___ Exercise text
# Skin issues (Warning graphic pictures)



## DostThouHaveMilk (Oct 25, 2007)

This is not my goat. However, it is from our herd and I play a major role in the vet type care of the herd.
Ingrid is 3 this year. She is 1/4 Boer, 1/4 Saanen, 1/4 Nubian, 1/4 Alpine. Raised on CAE Prevention on our farm (raw cow's colostrum and raw cow's milk). The doelings went over there on 4/30/09. They bought 6 as a starter herd from us.
They were bred to kid as yearlings to an outside Boer buck. No clue about his history. Beyond that, the only exposure to outside animals has been a small pygmy wether and bucks from my herd. The herd is in an old heifer barn we used back when the school ran a Dairy farm (up until 2007). For two years prior to adding the doelings to the herd they ran bucks/wethers in the same pen for meat each year from two herds. There have also been pigs in the pens.
Just want to make sure I cover the bases of history on exposure of potential bugs.
The doe is bred with her third pregnancy. This is the same herd, using my genetics (does from our herd bred to a homebred buck) that had quads this year (I have never had quads). So their health, overall, has not been bad. They lost one of Ingrids' doelings and almost Ingrid and another doe to parasite overload when they didn't listen to my advice. Ingrid grows out the best kids, but all the problems show in her first.
______
___ Source material
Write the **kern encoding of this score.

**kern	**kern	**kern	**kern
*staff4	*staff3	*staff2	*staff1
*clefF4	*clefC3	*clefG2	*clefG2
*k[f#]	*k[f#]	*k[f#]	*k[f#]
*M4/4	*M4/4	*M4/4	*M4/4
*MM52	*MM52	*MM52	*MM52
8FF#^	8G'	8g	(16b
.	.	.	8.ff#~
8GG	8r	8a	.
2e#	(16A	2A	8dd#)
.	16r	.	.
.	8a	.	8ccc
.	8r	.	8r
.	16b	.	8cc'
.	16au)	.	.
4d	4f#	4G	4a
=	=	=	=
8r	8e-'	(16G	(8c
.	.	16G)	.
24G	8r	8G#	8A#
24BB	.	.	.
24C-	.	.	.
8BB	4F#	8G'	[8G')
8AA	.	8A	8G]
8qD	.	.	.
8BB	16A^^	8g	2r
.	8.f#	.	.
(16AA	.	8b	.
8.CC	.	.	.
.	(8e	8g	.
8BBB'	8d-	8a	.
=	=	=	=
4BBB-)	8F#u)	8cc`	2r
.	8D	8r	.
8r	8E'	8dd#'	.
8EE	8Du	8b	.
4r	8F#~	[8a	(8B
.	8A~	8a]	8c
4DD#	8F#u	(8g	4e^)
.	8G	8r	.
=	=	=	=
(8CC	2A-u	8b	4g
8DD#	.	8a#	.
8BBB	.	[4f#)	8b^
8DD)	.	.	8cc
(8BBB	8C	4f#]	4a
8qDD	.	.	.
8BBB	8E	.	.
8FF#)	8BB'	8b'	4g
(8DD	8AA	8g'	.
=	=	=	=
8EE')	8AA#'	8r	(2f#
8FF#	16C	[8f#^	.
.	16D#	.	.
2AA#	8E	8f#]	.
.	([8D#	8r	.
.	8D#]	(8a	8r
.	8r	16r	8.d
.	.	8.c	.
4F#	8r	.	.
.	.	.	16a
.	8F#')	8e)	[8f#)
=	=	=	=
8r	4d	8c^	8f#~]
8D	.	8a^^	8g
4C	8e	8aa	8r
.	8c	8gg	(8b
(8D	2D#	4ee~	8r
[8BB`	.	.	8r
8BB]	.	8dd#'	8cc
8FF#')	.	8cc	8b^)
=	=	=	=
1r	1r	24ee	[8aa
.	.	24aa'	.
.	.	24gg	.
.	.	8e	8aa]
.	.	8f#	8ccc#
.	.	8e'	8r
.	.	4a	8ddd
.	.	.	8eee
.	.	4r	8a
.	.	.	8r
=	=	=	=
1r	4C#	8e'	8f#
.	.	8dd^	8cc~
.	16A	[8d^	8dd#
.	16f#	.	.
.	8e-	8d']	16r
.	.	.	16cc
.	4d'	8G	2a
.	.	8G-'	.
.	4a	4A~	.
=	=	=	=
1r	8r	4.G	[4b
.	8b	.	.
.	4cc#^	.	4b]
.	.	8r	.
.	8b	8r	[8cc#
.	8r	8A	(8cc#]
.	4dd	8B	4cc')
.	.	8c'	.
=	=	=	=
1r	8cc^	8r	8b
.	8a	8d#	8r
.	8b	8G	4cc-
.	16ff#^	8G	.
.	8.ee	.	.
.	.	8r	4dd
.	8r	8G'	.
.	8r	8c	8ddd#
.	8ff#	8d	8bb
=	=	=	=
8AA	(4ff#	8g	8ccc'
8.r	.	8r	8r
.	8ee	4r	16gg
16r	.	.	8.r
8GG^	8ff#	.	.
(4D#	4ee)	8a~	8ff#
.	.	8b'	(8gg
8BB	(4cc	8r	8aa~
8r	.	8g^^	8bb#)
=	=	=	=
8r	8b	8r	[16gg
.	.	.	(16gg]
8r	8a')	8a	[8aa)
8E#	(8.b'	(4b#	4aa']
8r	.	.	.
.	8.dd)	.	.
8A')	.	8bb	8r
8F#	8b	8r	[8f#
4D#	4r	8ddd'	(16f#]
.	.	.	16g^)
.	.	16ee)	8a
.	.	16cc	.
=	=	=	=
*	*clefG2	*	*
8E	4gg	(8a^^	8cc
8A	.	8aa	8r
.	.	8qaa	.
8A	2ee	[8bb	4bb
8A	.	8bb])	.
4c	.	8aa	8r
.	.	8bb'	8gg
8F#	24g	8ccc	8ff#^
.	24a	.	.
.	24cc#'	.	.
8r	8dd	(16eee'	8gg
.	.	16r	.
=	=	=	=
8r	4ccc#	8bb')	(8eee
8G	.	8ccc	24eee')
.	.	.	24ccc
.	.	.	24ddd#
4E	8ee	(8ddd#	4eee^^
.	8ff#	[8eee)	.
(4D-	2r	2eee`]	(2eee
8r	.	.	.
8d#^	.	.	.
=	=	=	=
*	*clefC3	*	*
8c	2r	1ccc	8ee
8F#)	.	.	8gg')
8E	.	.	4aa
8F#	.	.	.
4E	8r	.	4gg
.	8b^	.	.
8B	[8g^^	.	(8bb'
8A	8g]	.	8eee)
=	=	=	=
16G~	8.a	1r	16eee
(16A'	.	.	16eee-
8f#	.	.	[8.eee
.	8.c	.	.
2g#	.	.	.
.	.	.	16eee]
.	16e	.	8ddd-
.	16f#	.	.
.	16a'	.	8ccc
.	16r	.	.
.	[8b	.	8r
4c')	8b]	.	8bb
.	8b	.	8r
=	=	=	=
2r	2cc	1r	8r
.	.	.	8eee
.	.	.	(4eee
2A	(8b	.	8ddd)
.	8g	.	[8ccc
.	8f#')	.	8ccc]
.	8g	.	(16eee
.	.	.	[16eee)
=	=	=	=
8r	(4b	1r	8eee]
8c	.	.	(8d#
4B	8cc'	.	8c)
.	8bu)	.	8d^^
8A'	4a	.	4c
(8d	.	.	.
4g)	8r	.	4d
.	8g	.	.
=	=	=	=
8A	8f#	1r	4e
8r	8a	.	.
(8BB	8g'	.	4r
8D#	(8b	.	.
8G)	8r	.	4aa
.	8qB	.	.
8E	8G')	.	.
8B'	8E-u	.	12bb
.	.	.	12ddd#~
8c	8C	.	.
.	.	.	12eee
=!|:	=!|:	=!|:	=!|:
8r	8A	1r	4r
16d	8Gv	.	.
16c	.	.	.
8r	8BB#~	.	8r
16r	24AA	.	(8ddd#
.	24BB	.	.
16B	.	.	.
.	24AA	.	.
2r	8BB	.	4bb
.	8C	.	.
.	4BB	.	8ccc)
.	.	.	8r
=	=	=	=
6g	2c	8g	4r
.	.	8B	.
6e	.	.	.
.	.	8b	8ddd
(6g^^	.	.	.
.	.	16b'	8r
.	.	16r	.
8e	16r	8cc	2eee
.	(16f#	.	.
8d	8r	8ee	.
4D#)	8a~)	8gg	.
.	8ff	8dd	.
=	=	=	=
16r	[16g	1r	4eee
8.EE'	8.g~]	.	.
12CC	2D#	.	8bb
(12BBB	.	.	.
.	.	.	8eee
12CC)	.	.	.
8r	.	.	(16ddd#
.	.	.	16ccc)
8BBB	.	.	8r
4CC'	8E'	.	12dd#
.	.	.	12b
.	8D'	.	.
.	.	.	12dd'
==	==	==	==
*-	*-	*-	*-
______
# Required action 1:
In the skin issues post, on what date did the doelings go to the other herd?
# Required action 2:
List every breed the skin issues post names as part of Ingrid's ancestry.
# Required action 3:
For each statement, decide whether the skin issues post agrees with it. Answer yes or no, and quote the words that decide it.
(a) Ingrid belongs to the writer.
(b) Ingrid was raised on raw cow's colostrum and raw cow's milk.
(c) The doelings were bred as yearlings to a buck from the writer's herd.

# Response box 1:
4/30/09

# Response box 2:
Boer, Saanen, Nubian, Alpine

# Response box 3:
(a) No: "This is not my goat."
(b) Yes: "Raised on CAE Prevention on our farm (raw cow's colostrum and raw cow's milk)."
(c) No: "They were bred to kid as yearlings to an outside Boer buck."